Wednesday, February 27, 2013

Day 256 - lots of work

Not much to say about today. There was a fair amount of work to do and I did a fair amount of work. I think I am just about ready to be re-abled (undisabled?) which is pretty exciting. I think I mentioned a long time ago that I examined a patient after an assault and the state is prosecuting the person who assaulted the patient so I may be testifying. I spoke with the lawyer today. She wants to meet me to talk about what I might say if I testify and probably to make sure that I am semi-articulate and seem sincere. I, shameless promoter of good end of life care, suggested we meet at the Hospice House. She'd never been to the Hospice House and I figure at some point she may have need of hospice services and having seen the CHH and how nice it is can only help her and her loved ones when they need to think about their end of life issues.

Debbie came to visit today. She had never been to the Hospice House. I love giving tours because it is such a beautiful and peaceful place and I truly feel that if there are magnetic fault lines in the earth, where psychic energy of some sort builds up in a beneficial way, that the Hospice House is built on one. Anyway, it was nice to see Debbie and she seemed to be suitably favorably impressed by the house.

In other news, not much else going on. I haven't scheduled my port removal yet. Partly because I was actually kind of busy today and partly because--I'm sure of this--ports protect against recurrence of cancer. I'll get right on that research: randomized (can't be blinded) trial of port removal or retainment as a means of secondary prevention in cancer.

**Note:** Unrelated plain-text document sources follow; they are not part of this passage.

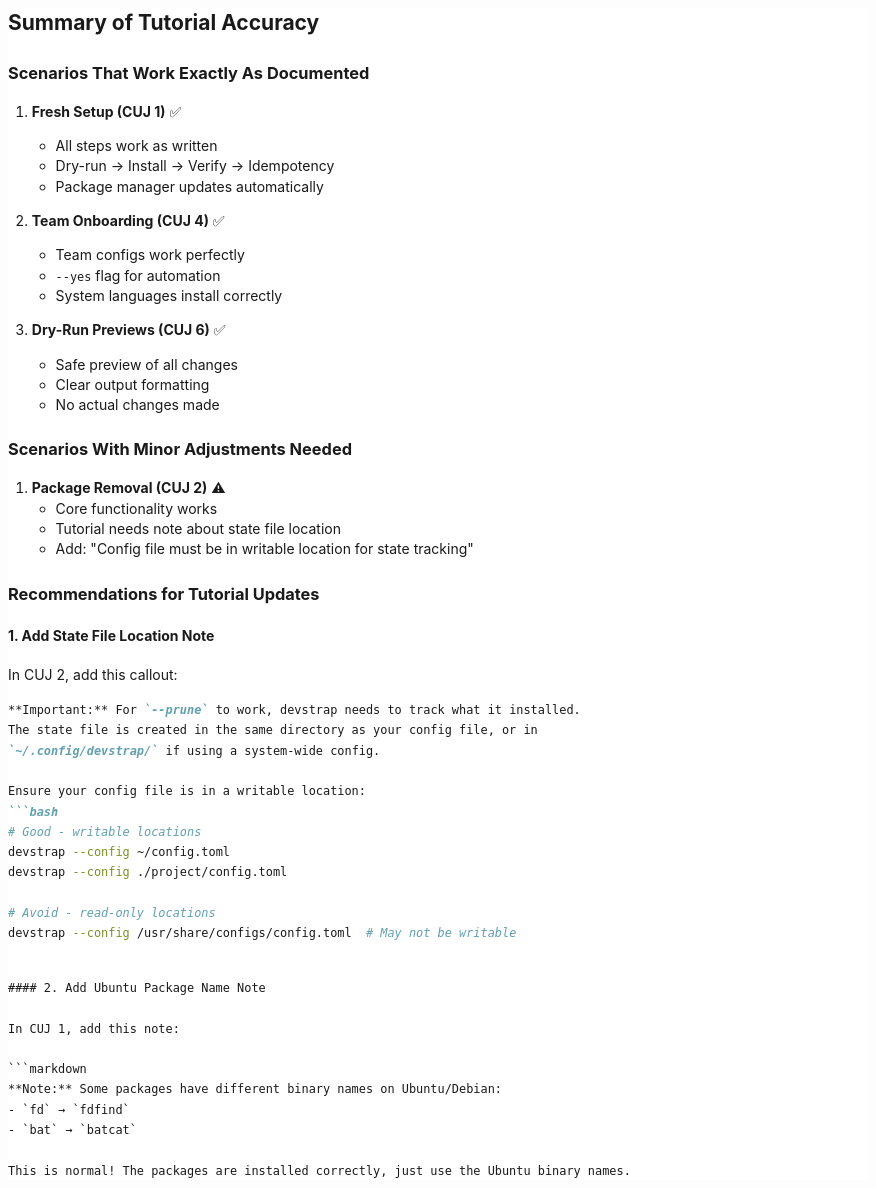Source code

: 
## Summary of Tutorial Accuracy

### Scenarios That Work Exactly As Documented

1. **Fresh Setup (CUJ 1)** ✅
   - All steps work as written
   - Dry-run → Install → Verify → Idempotency
   - Package manager updates automatically

2. **Team Onboarding (CUJ 4)** ✅
   - Team configs work perfectly
   - `--yes` flag for automation
   - System languages install correctly

3. **Dry-Run Previews (CUJ 6)** ✅
   - Safe preview of all changes
   - Clear output formatting
   - No actual changes made

### Scenarios With Minor Adjustments Needed

1. **Package Removal (CUJ 2)** ⚠️
   - Core functionality works
   - Tutorial needs note about state file location
   - Add: "Config file must be in writable location for state tracking"

### Recommendations for Tutorial Updates

#### 1. Add State File Location Note

In CUJ 2, add this callout:

```markdown
**Important:** For `--prune` to work, devstrap needs to track what it installed.
The state file is created in the same directory as your config file, or in
`~/.config/devstrap/` if using a system-wide config.

Ensure your config file is in a writable location:
```bash
# Good - writable locations
devstrap --config ~/config.toml
devstrap --config ./project/config.toml

# Avoid - read-only locations
devstrap --config /usr/share/configs/config.toml  # May not be writable
```
```

#### 2. Add Ubuntu Package Name Note

In CUJ 1, add this note:

```markdown
**Note:** Some packages have different binary names on Ubuntu/Debian:
- `fd` → `fdfind`
- `bat` → `batcat`

This is normal! The packages are installed correctly, just use the Ubuntu binary names.
```
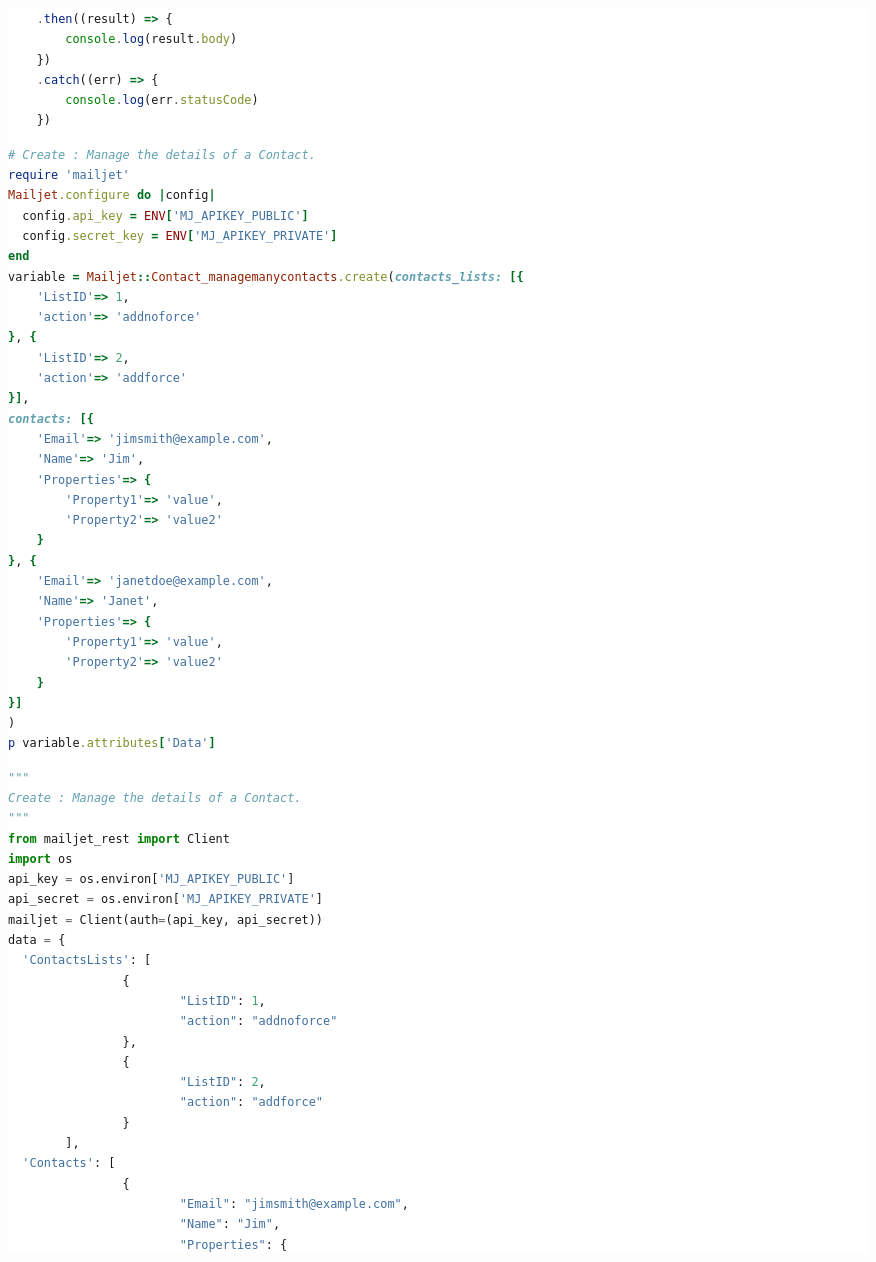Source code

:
 ```javascript
	.then((result) => {
		console.log(result.body)
	})
	.catch((err) => {
		console.log(err.statusCode)
	})
```
```ruby
# Create : Manage the details of a Contact.
require 'mailjet'
Mailjet.configure do |config|
  config.api_key = ENV['MJ_APIKEY_PUBLIC']
  config.secret_key = ENV['MJ_APIKEY_PRIVATE']  
end
variable = Mailjet::Contact_managemanycontacts.create(contacts_lists: [{
    'ListID'=> 1,
    'action'=> 'addnoforce'
}, {
    'ListID'=> 2,
    'action'=> 'addforce'
}],
contacts: [{
    'Email'=> 'jimsmith@example.com',
    'Name'=> 'Jim',
    'Properties'=> {
        'Property1'=> 'value',
        'Property2'=> 'value2'
    }
}, {
    'Email'=> 'janetdoe@example.com',
    'Name'=> 'Janet',
    'Properties'=> {
        'Property1'=> 'value',
        'Property2'=> 'value2'
    }
}]
)
p variable.attributes['Data']
```
```python
"""
Create : Manage the details of a Contact.
"""
from mailjet_rest import Client
import os
api_key = os.environ['MJ_APIKEY_PUBLIC']
api_secret = os.environ['MJ_APIKEY_PRIVATE']
mailjet = Client(auth=(api_key, api_secret))
data = {
  'ContactsLists': [
				{
						"ListID": 1,
						"action": "addnoforce"
				},
				{
						"ListID": 2,
						"action": "addforce"
				}
		],
  'Contacts': [
				{
						"Email": "jimsmith@example.com",
						"Name": "Jim",
						"Properties": {
```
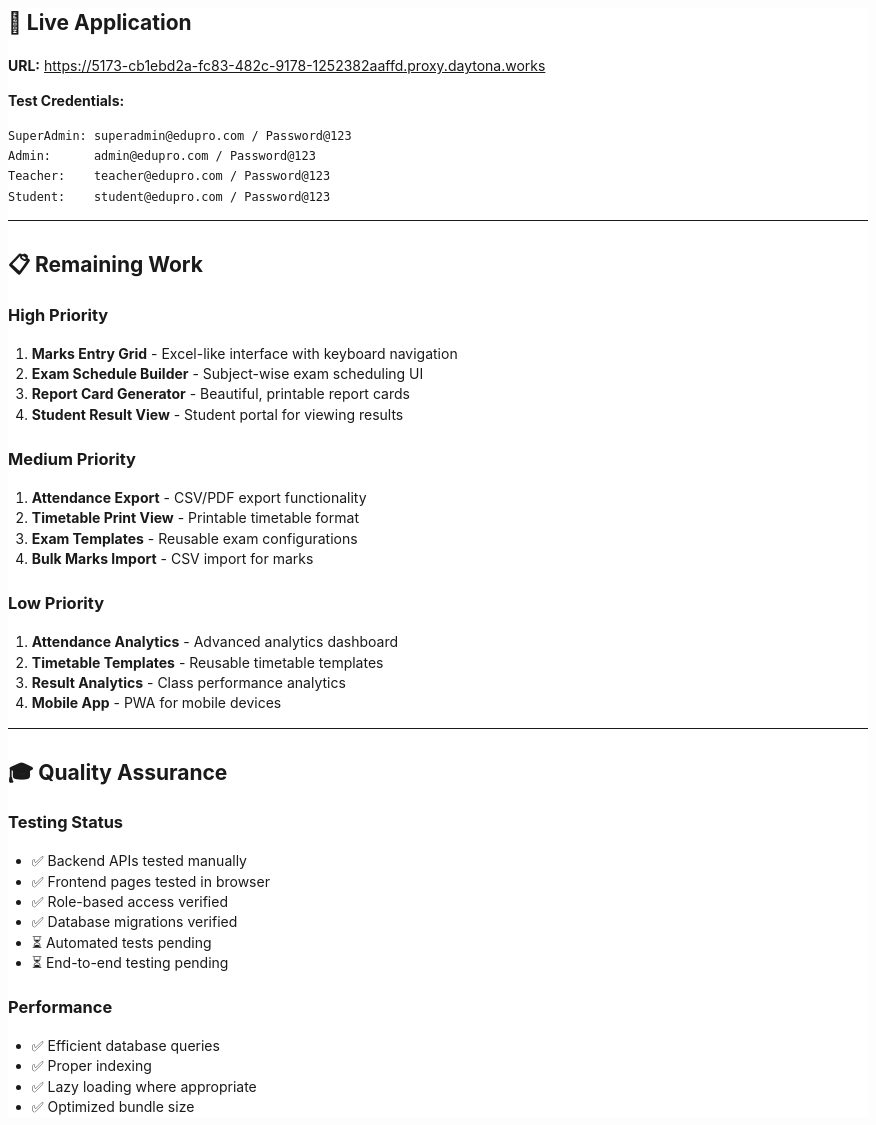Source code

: ## 🚀 **Live Application**

**URL:** https://5173-cb1ebd2a-fc83-482c-9178-1252382aaffd.proxy.daytona.works

**Test Credentials:**
```
SuperAdmin: superadmin@edupro.com / Password@123
Admin:      admin@edupro.com / Password@123
Teacher:    teacher@edupro.com / Password@123
Student:    student@edupro.com / Password@123
```

---

## 📋 **Remaining Work**

### High Priority
1. **Marks Entry Grid** - Excel-like interface with keyboard navigation
2. **Exam Schedule Builder** - Subject-wise exam scheduling UI
3. **Report Card Generator** - Beautiful, printable report cards
4. **Student Result View** - Student portal for viewing results

### Medium Priority
1. **Attendance Export** - CSV/PDF export functionality
2. **Timetable Print View** - Printable timetable format
3. **Exam Templates** - Reusable exam configurations
4. **Bulk Marks Import** - CSV import for marks

### Low Priority
1. **Attendance Analytics** - Advanced analytics dashboard
2. **Timetable Templates** - Reusable timetable templates
3. **Result Analytics** - Class performance analytics
4. **Mobile App** - PWA for mobile devices

---

## 🎓 **Quality Assurance**

### Testing Status
- ✅ Backend APIs tested manually
- ✅ Frontend pages tested in browser
- ✅ Role-based access verified
- ✅ Database migrations verified
- ⏳ Automated tests pending
- ⏳ End-to-end testing pending

### Performance
- ✅ Efficient database queries
- ✅ Proper indexing
- ✅ Lazy loading where appropriate
- ✅ Optimized bundle size
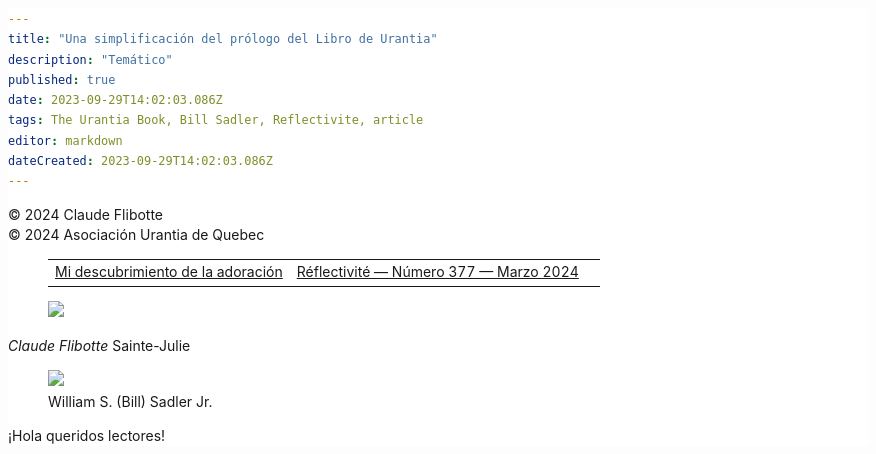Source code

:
 ```yaml
---
title: "Una simplificación del prólogo del Libro de Urantia"
description: "Temático"
published: true
date: 2023-09-29T14:02:03.086Z
tags: The Urantia Book, Bill Sadler, Reflectivite, article
editor: markdown
dateCreated: 2023-09-29T14:02:03.086Z
---
```


<p class="v-card v-sheet theme--light grey lighten-3 px-2">© 2024 Claude Flibotte<br>© 2024 Asociación Urantia de Quebec</p>
<figure class="table chapter-navigator">
  <table>
    <tbody>
      <tr>
        <td>
        <a href="/es/article/Eric_Martel/Ma_decouverte_de_ladoration">
          <span class="mdi mdi-arrow-left-drop-circle"></span><span class="pl-2">Mi descubrimiento de la adoración</span>
        </a>
        </td>
        <td>
        <a href="/es/index/articles_reflectivite#réflectivité-número-377-marzo-2024">
          <span class="mdi mdi-book-open-variant"></span><span class="pl-2">Réflectivité — Número 377 — Marzo 2024</span>
        </a>
        </td>
        <td>
        </td>
      </tr>
    </tbody>
  </table>
</figure>



<figure id="Figure_1" class="image urantiapedia image-style-align-left">
<img src="/image/article/Reflectivite/Claude_Flibotte.jpg">
</figure>

_Claude Flibotte_
Sainte-Julie

<figure id="Figure_2" class="image urantiapedia image-style-align-right">
<img src="/image/article/Reflectivite/Bill_Sadler.jpg">
<figcaption>William S. (Bill) Sadler Jr.</figcaption>
</figure>

¡Hola queridos lectores!
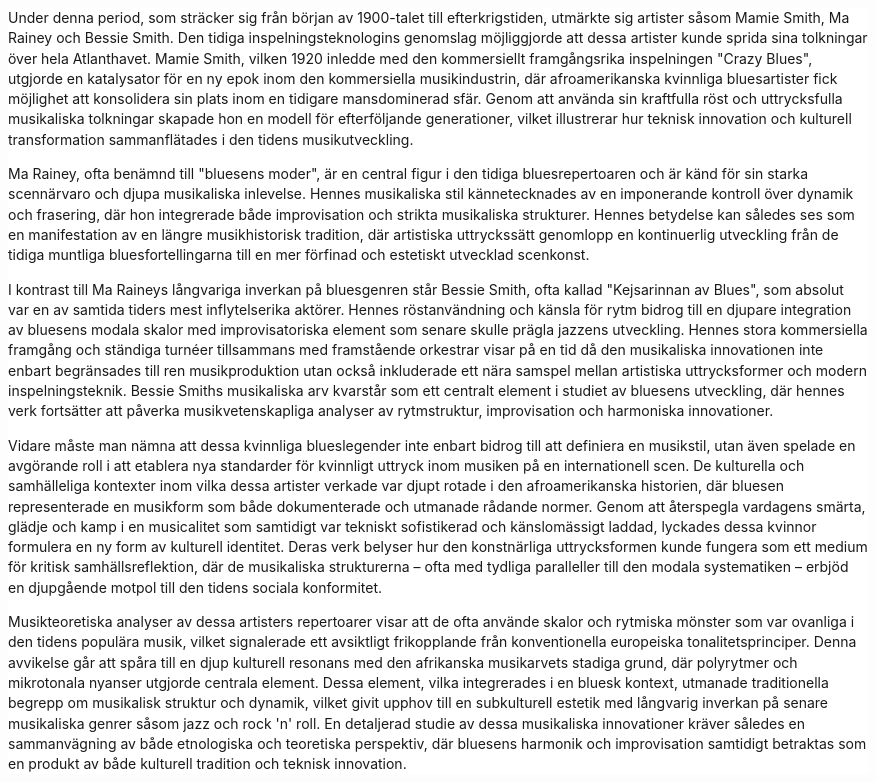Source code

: Under denna period, som sträcker sig från början av 1900-talet till efterkrigstiden, utmärkte sig
artister såsom Mamie Smith, Ma Rainey och Bessie Smith. Den tidiga inspelningsteknologins genomslag
möjliggjorde att dessa artister kunde sprida sina tolkningar över hela Atlanthavet. Mamie Smith,
vilken 1920 inledde med den kommersiellt framgångsrika inspelningen "Crazy Blues", utgjorde en
katalysator för en ny epok inom den kommersiella musikindustrin, där afroamerikanska kvinnliga
bluesartister fick möjlighet att konsolidera sin plats inom en tidigare mansdominerad sfär. Genom
att använda sin kraftfulla röst och uttrycksfulla musikaliska tolkningar skapade hon en modell för
efterföljande generationer, vilket illustrerar hur teknisk innovation och kulturell transformation
sammanflätades i den tidens musikutveckling.

Ma Rainey, ofta benämnd till "bluesens moder", är en central figur i den tidiga bluesrepertoaren och
är känd för sin starka scennärvaro och djupa musikaliska inlevelse. Hennes musikaliska stil
kännetecknades av en imponerande kontroll över dynamik och frasering, där hon integrerade både
improvisation och strikta musikaliska strukturer. Hennes betydelse kan således ses som en
manifestation av en längre musikhistorisk tradition, där artistiska uttryckssätt genomlopp en
kontinuerlig utveckling från de tidiga muntliga bluesfortellingarna till en mer förfinad och
estetiskt utvecklad scenkonst.

I kontrast till Ma Raineys långvariga inverkan på bluesgenren står Bessie Smith, ofta kallad
"Kejsarinnan av Blues", som absolut var en av samtida tiders mest inflytelserika aktörer. Hennes
röstanvändning och känsla för rytm bidrog till en djupare integration av bluesens modala skalor med
improvisatoriska element som senare skulle prägla jazzens utveckling. Hennes stora kommersiella
framgång och ständiga turnéer tillsammans med framstående orkestrar visar på en tid då den
musikaliska innovationen inte enbart begränsades till ren musikproduktion utan också inkluderade ett
nära samspel mellan artistiska uttrycksformer och modern inspelningsteknik. Bessie Smiths
musikaliska arv kvarstår som ett centralt element i studiet av bluesens utveckling, där hennes verk
fortsätter att påverka musikvetenskapliga analyser av rytmstruktur, improvisation och harmoniska
innovationer.

Vidare måste man nämna att dessa kvinnliga blueslegender inte enbart bidrog till att definiera en
musikstil, utan även spelade en avgörande roll i att etablera nya standarder för kvinnligt uttryck
inom musiken på en internationell scen. De kulturella och samhälleliga kontexter inom vilka dessa
artister verkade var djupt rotade i den afroamerikanska historien, där bluesen representerade en
musikform som både dokumenterade och utmanade rådande normer. Genom att återspegla vardagens smärta,
glädje och kamp i en musicalitet som samtidigt var tekniskt sofistikerad och känslomässigt laddad,
lyckades dessa kvinnor formulera en ny form av kulturell identitet. Deras verk belyser hur den
konstnärliga uttrycksformen kunde fungera som ett medium för kritisk samhällsreflektion, där de
musikaliska strukturerna – ofta med tydliga paralleller till den modala systematiken – erbjöd en
djupgående motpol till den tidens sociala konformitet.

Musikteoretiska analyser av dessa artisters repertoarer visar att de ofta använde skalor och
rytmiska mönster som var ovanliga i den tidens populära musik, vilket signalerade ett avsiktligt
frikopplande från konventionella europeiska tonalitetsprinciper. Denna avvikelse går att spåra till
en djup kulturell resonans med den afrikanska musikarvets stadiga grund, där polyrytmer och
mikrotonala nyanser utgjorde centrala element. Dessa element, vilka integrerades i en bluesk
kontext, utmanade traditionella begrepp om musikalisk struktur och dynamik, vilket givit upphov till
en subkulturell estetik med långvarig inverkan på senare musikaliska genrer såsom jazz och rock 'n'
roll. En detaljerad studie av dessa musikaliska innovationer kräver således en sammanvägning av både
etnologiska och teoretiska perspektiv, där bluesens harmonik och improvisation samtidigt betraktas
som en produkt av både kulturell tradition och teknisk innovation.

In lieu of a real post today because my life has become so normal and dull that I am reduced to talking about pasta recipes and paint drying, I thought I would post my PCORI essay. It is *exactly* 500 words which is their limit. How 'bout that, huh? /*start */

When I was diagnosed with leukemia two years after passing my board exams in hospice and palliative medicine, the irony did not escape me.  Neither did the fear, fatigue, nausea or inconvenience. Despite my years of experience as a physician, I was just a regular patient. Prior to my diagnosis, I had some idea of what it is like to be ill from talking with my patients, reading the literature and reflecting on what I saw in my patients every day. After my initial 29-day long hospitalization, I realized that I had had some parts right, but I now understand why a febrile patient might refuse a chest xray. If you are already cold because of a fever, every part of the journey in a wheelchair with a bald head to a room at the ideal temperature for the machines where you have to take off everything but your johnny and stand with your arms up against some cold metal feels like a hardship. I better understand why patients might be “non-compliant.”

The perspectives and experience I have had as community PCP, hospitalist, palliative care physician and patient fuel my interest in applying to participate in PCORI. I know what physicians think it is like to be a patient, and I know some of the gaps in this knowledge, both intellectually and experientially. I think that having both the physician and patient experience enhances my understanding of both of the experiences.

To give a specific example, when one is undergoing chemotherapy for leukemia, one of the side effects is destruction of the immune system. It makes sense to be sure that the food one eats has no chance of carrying bacteria or fungus. The rationale is that bacteria or fungus particles which would normally be innocuous could, without an immune system to keep them in check, cause serious infections. Operating on this very common sense idea, people are placed on a restrictive diet when they are getting chemo. The “neutropenic diet” avoids  buffet table food, unpeeled fruit, aged cheese, wine and many other things. My inner physician agrees that skipping these is a small price to pay to avoid an infection. The patient in me says that when I feel lonely and scared, I want a grilled brie sandwich with a glass of wine and I couldn't have this for most of six months.

The evidence base for the eating plan in question is slim because the ability of cancer patients to eat what they want is not a priority for the people who have been making decisions about where we put our research energy. I understand why it has not been a priority. But a patient perspective now informs my thinking.

I think as a physician, in particular a palliative care physician, with a recent personal leukemia experience, I have a unique perspective to bring to PCORI. I would like to contribute to the shape of research in the future and hope I am chosen to help. /* end */

They'll want me, right? I'll find out in mid-March and you will find out one microsecond later.

For me for tomorrow, I am wishing for normalcy again and safe travels. For you, normalcy if that sounds good to you and safe travels as well.